Sep 24 '21 16:09 mecampbellsoup

This issue has gone three weeks without activity. In another week, I will close it.

But! If you comment or otherwise update it, I will reset the clock, and if you label it Status: Backlog or Status: In Progress, I will leave it alone ... forever!

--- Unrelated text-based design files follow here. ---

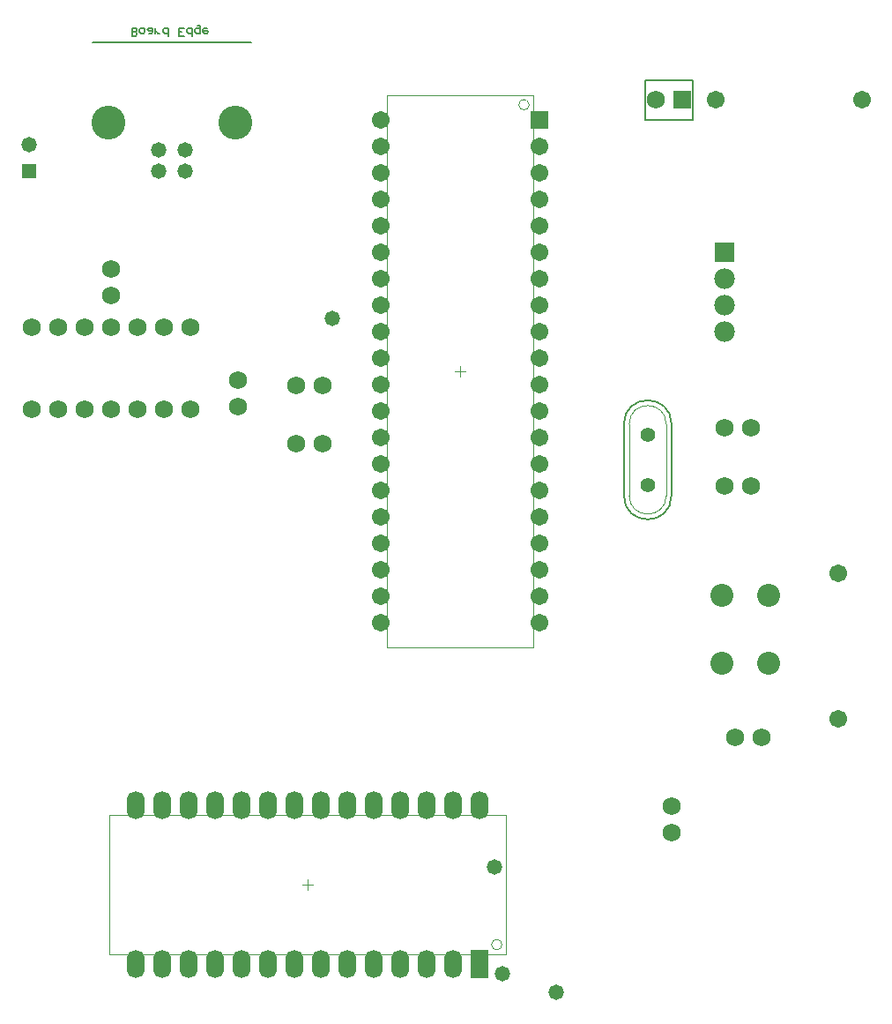
<source format=gts>
G04 Layer_Color=20142*
%FSLAX25Y25*%
%MOIN*%
G70*
G01*
G75*
%ADD11C,0.00500*%
%ADD12C,0.00394*%
%ADD13C,0.00200*%
%ADD14C,0.00600*%
%ADD32C,0.06800*%
%ADD33C,0.06706*%
%ADD34R,0.06706X0.06706*%
%ADD35C,0.07800*%
%ADD36R,0.07800X0.07800*%
%ADD37C,0.08674*%
%ADD38C,0.05800*%
%ADD39R,0.05800X0.05800*%
%ADD40R,0.06800X0.06800*%
%ADD41C,0.05524*%
%ADD42R,0.06706X0.10642*%
%ADD43O,0.06706X0.10642*%
%ADD44C,0.12800*%
D11*
X204601Y493800D02*
X144601D01*
X159601Y496251D02*
Y499250D01*
X161100D01*
X161600Y498750D01*
Y498250D01*
X161100Y497751D01*
X159601D01*
X161100D01*
X161600Y497251D01*
Y496751D01*
X161100Y496251D01*
X159601D01*
X163100Y499250D02*
X164099D01*
X164599Y498750D01*
Y497751D01*
X164099Y497251D01*
X163100D01*
X162600Y497751D01*
Y498750D01*
X163100Y499250D01*
X166099Y497251D02*
X167098D01*
X167598Y497751D01*
Y499250D01*
X166099D01*
X165599Y498750D01*
X166099Y498250D01*
X167598D01*
X168598Y497251D02*
Y499250D01*
Y498250D01*
X169098Y497751D01*
X169598Y497251D01*
X170097D01*
X173596Y496251D02*
Y499250D01*
X172097D01*
X171597Y498750D01*
Y497751D01*
X172097Y497251D01*
X173596D01*
X179594Y496251D02*
X177595D01*
Y499250D01*
X179594D01*
X177595Y497751D02*
X178595D01*
X182593Y496251D02*
Y499250D01*
X181094D01*
X180594Y498750D01*
Y497751D01*
X181094Y497251D01*
X182593D01*
X184593Y500250D02*
X185092D01*
X185592Y499750D01*
Y497251D01*
X184093D01*
X183593Y497751D01*
Y498750D01*
X184093Y499250D01*
X185592D01*
X188092D02*
X187092D01*
X186592Y498750D01*
Y497751D01*
X187092Y497251D01*
X188092D01*
X188591Y497751D01*
Y498250D01*
X186592D01*
X371701Y464500D02*
Y479500D01*
Y464500D02*
X353701D01*
Y479500D01*
X371701D02*
X353701D01*
D12*
X305945Y470189D02*
G03*
X305945Y470189I1969J0D01*
G01*
X295689Y152764D02*
G03*
X295689Y152764I1969J0D01*
G01*
X311457Y265268D02*
Y473732D01*
X255945Y265268D02*
Y473732D01*
X311457D02*
X255945D01*
X311457Y265268D02*
X255945D01*
X301201Y149220D02*
X151201D01*
X301201Y201780D02*
X151201D01*
X301201Y149220D02*
Y201780D01*
X151201Y149220D02*
Y201780D01*
X285669Y369500D02*
X281732D01*
X283701Y367532D02*
Y371469D01*
X226201Y173532D02*
Y177469D01*
X228169Y175500D02*
X224232D01*
D13*
X347701Y322500D02*
G03*
X361701Y322500I7000J0D01*
G01*
Y349500D02*
G03*
X347701Y349500I-7000J0D01*
G01*
X361701Y322500D02*
Y349500D01*
X347701Y322500D02*
Y349500D01*
D14*
X345701Y322500D02*
G03*
X363701Y322500I9000J0D01*
G01*
Y349500D02*
G03*
X345701Y349500I-9000J0D01*
G01*
X363701Y322500D02*
Y349500D01*
X345701Y322500D02*
Y349500D01*
D32*
X151701Y408000D02*
D03*
Y398000D02*
D03*
X221701Y364000D02*
D03*
X231701D02*
D03*
X363701Y195000D02*
D03*
Y205000D02*
D03*
X199701Y356000D02*
D03*
Y366000D02*
D03*
X387701Y231000D02*
D03*
X397701D02*
D03*
X181701Y386000D02*
D03*
X171701D02*
D03*
X161701D02*
D03*
X151701D02*
D03*
X141701D02*
D03*
X131701D02*
D03*
X121701D02*
D03*
Y355000D02*
D03*
X131701D02*
D03*
X141701D02*
D03*
X151701D02*
D03*
X161701D02*
D03*
X171701D02*
D03*
X181701D02*
D03*
X357701Y472000D02*
D03*
X383701Y348000D02*
D03*
X393701D02*
D03*
X383701Y326000D02*
D03*
X393701D02*
D03*
X231701Y342000D02*
D03*
X221701D02*
D03*
D33*
X426701Y293118D02*
D03*
Y238000D02*
D03*
X313701Y454500D02*
D03*
Y444500D02*
D03*
Y434500D02*
D03*
Y424500D02*
D03*
Y414500D02*
D03*
Y404500D02*
D03*
Y394500D02*
D03*
Y384500D02*
D03*
Y374500D02*
D03*
Y364500D02*
D03*
Y354500D02*
D03*
Y344500D02*
D03*
Y334500D02*
D03*
Y324500D02*
D03*
Y314500D02*
D03*
Y304500D02*
D03*
Y294500D02*
D03*
Y284500D02*
D03*
Y274500D02*
D03*
X253701Y464500D02*
D03*
Y454500D02*
D03*
Y444500D02*
D03*
Y434500D02*
D03*
Y424500D02*
D03*
Y414500D02*
D03*
Y404500D02*
D03*
Y394500D02*
D03*
Y384500D02*
D03*
Y374500D02*
D03*
Y364500D02*
D03*
Y354500D02*
D03*
Y344500D02*
D03*
Y334500D02*
D03*
Y324500D02*
D03*
Y314500D02*
D03*
Y304500D02*
D03*
Y294500D02*
D03*
Y284500D02*
D03*
Y274500D02*
D03*
X435701Y472000D02*
D03*
X380583D02*
D03*
D34*
X313701Y464500D02*
D03*
D35*
X383701Y384500D02*
D03*
Y394500D02*
D03*
Y404500D02*
D03*
D36*
Y414500D02*
D03*
D37*
X382843Y259205D02*
D03*
Y284795D02*
D03*
X400559D02*
D03*
Y259205D02*
D03*
D38*
X120701Y455000D02*
D03*
X169901Y445000D02*
D03*
Y453000D02*
D03*
X179701D02*
D03*
Y445000D02*
D03*
X320201Y134900D02*
D03*
X296701Y182200D02*
D03*
X299701Y141800D02*
D03*
X235301Y389300D02*
D03*
D39*
X120701Y445000D02*
D03*
D40*
X367701Y472000D02*
D03*
D41*
X354701Y345606D02*
D03*
Y326394D02*
D03*
D42*
X291201Y145500D02*
D03*
D43*
X281201D02*
D03*
X271201D02*
D03*
X261201D02*
D03*
X251201D02*
D03*
X241201D02*
D03*
X231201D02*
D03*
X221201D02*
D03*
X211201D02*
D03*
X201201D02*
D03*
X191201D02*
D03*
X181201D02*
D03*
X171201D02*
D03*
X161201D02*
D03*
X291201Y205500D02*
D03*
X281201D02*
D03*
X271201D02*
D03*
X261201D02*
D03*
X251201D02*
D03*
X241201D02*
D03*
X231201D02*
D03*
X221201D02*
D03*
X211201D02*
D03*
X201201D02*
D03*
X191201D02*
D03*
X181201D02*
D03*
X171201D02*
D03*
X161201D02*
D03*
D44*
X150601Y463500D02*
D03*
X198601D02*
D03*
M02*

</source>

"A weed is but an unloved flower." ― Ella Wheeler Wilcox 🥀

Oct 28 '21 21:10 github-actions[bot]

fyi, I'm adding a partial support of this feature in #1580

GO STAN, GO! ❤️

How did it GO, @st0012? 😆

Oct 28 '21 21:10 mecampbellsoup

@mecampbellsoup it's available on master and you can try it whenever you want to 😄 I've activated in my work project for 2 weeks and haven't seen any issue. I'm still waiting for other PRs for the official 4.8.0 release though.

Oct 28 '21 21:10 st0012

@mecampbellsoup it's available on master and you can try it whenever you want to 😄 I've activated in my work project for 2 weeks and haven't seen any issue. I'm still waiting for other PRs for the official 4.8.0 release though.

Ah okay so this will be included in 4.8.0? We're using 4.7.3.

Oct 28 '21 21:10 mecampbellsoup

yeah it'll be included in 4.8.0. you can check the changelog for usage.

Oct 28 '21 21:10 st0012

@st0012 can we close this issue now? feature seems to be stable.

Jul 25 '22 13:07 sl0thentr0py

Hmm not really because:

It's not enabled by default. So many users may even not be aware of it.
ATM, TracePoint cancels YJIT's optimization so for newer Ruby users who relies on YJIT, it shouldn't be enabled.

I'm still not sure how to resolve the restriction as it'll require more exploration on alternatives.

Jul 25 '22 13:07 st0012